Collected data
=== Begin Enclosure ===

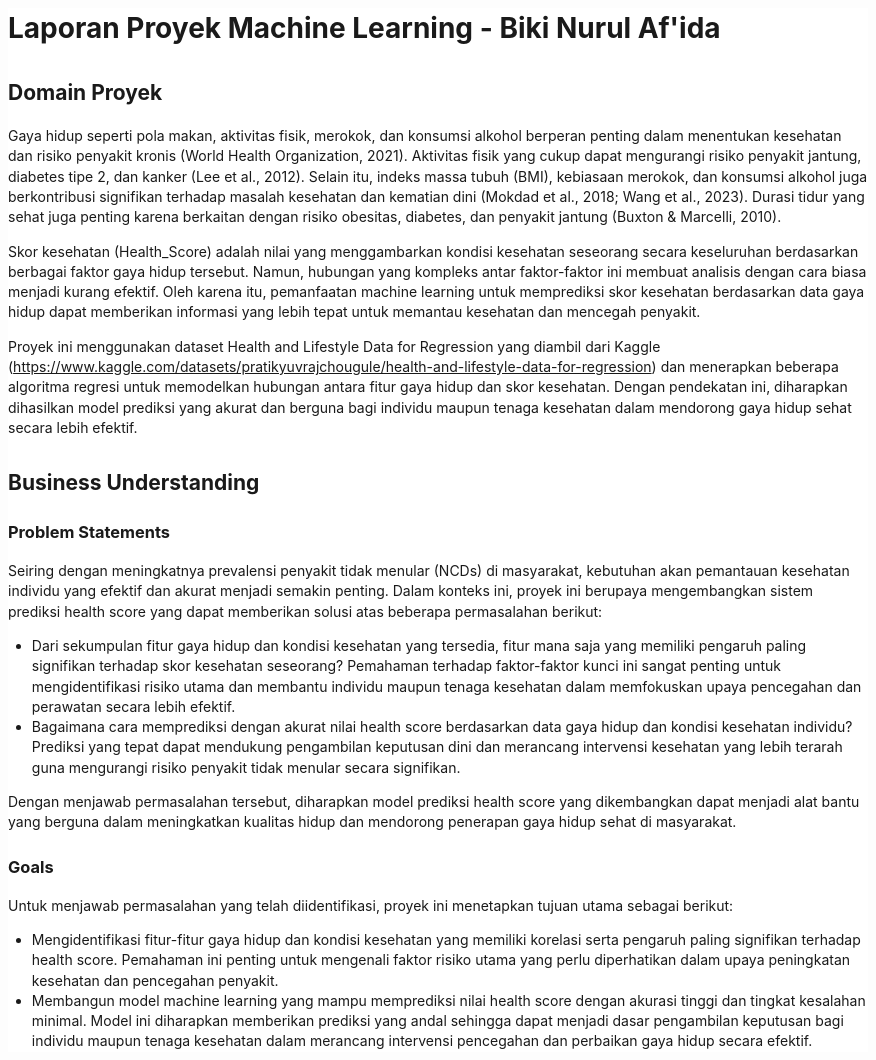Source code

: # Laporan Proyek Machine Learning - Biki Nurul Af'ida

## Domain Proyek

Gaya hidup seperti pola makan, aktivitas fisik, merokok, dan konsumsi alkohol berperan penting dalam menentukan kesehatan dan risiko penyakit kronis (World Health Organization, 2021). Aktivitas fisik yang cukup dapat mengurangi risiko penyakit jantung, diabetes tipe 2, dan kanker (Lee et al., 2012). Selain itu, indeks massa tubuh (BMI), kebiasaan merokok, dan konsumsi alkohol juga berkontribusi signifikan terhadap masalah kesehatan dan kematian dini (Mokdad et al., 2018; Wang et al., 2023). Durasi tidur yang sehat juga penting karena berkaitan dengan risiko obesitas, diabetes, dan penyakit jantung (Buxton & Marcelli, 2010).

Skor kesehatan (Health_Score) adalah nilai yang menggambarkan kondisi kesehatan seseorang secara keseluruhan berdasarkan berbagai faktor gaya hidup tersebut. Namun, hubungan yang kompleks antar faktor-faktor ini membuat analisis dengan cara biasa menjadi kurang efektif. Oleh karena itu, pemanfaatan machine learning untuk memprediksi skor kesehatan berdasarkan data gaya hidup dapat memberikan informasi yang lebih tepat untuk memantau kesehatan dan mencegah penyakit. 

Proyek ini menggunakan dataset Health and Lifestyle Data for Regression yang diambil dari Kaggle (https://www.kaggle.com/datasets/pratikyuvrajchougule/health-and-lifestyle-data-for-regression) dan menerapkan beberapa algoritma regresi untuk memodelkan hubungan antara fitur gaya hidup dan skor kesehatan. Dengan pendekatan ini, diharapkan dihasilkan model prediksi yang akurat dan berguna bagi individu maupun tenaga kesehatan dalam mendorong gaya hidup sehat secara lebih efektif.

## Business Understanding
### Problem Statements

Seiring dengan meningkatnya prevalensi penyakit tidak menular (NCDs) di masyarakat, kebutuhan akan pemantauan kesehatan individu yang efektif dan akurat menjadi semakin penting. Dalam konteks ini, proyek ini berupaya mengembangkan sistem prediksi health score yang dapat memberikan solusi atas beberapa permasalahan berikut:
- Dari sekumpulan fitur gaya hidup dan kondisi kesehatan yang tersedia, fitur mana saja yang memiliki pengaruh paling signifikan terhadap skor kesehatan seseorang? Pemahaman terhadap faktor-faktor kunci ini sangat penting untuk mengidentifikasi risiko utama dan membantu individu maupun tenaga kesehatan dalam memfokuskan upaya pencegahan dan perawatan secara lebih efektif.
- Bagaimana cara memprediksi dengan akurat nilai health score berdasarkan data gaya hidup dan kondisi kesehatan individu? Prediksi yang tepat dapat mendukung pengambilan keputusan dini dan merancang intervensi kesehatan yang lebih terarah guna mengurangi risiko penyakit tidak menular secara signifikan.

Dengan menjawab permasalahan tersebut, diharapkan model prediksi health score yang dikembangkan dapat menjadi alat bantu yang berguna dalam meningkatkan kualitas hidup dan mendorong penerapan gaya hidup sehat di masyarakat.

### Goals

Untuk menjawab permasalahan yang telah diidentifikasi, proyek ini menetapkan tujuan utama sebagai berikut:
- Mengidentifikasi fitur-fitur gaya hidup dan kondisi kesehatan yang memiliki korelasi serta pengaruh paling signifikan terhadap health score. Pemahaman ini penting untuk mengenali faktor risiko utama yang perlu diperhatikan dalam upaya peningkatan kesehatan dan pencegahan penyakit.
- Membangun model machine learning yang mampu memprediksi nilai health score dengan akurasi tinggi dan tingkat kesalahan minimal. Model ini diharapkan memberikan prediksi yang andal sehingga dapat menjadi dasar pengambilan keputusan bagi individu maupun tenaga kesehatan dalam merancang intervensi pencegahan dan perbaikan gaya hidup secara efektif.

=== End Enclosure ===
=== Begin Enclosure ===

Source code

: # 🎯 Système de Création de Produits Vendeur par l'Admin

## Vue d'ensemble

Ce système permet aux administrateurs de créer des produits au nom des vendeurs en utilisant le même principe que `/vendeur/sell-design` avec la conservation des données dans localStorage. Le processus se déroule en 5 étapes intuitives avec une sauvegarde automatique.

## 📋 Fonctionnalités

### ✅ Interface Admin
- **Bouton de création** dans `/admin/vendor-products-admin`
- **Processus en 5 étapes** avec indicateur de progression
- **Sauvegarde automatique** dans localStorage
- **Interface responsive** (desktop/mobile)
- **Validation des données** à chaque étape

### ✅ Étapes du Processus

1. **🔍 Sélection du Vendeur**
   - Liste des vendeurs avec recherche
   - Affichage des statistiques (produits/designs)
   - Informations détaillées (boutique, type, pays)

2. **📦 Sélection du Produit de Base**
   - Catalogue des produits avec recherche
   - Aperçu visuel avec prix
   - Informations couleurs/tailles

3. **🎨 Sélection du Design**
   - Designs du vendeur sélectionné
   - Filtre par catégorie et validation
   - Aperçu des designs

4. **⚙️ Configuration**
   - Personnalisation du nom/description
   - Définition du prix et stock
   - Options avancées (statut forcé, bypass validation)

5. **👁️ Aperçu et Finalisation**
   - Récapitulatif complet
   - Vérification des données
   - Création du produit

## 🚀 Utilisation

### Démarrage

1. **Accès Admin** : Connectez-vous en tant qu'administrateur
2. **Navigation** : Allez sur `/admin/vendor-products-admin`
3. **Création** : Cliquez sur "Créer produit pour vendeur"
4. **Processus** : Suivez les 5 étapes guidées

=== End Enclosure ===

Set down word for word the lines from the one containing "1. **Accès Admin**" through the one containing "4. **Processus** : Suivez", including both of those lines.

1. **Accès Admin** : Connectez-vous en tant qu'administrateur
2. **Navigation** : Allez sur `/admin/vendor-products-admin`
3. **Création** : Cliquez sur "Créer produit pour vendeur"
4. **Processus** : Suivez les 5 étapes guidées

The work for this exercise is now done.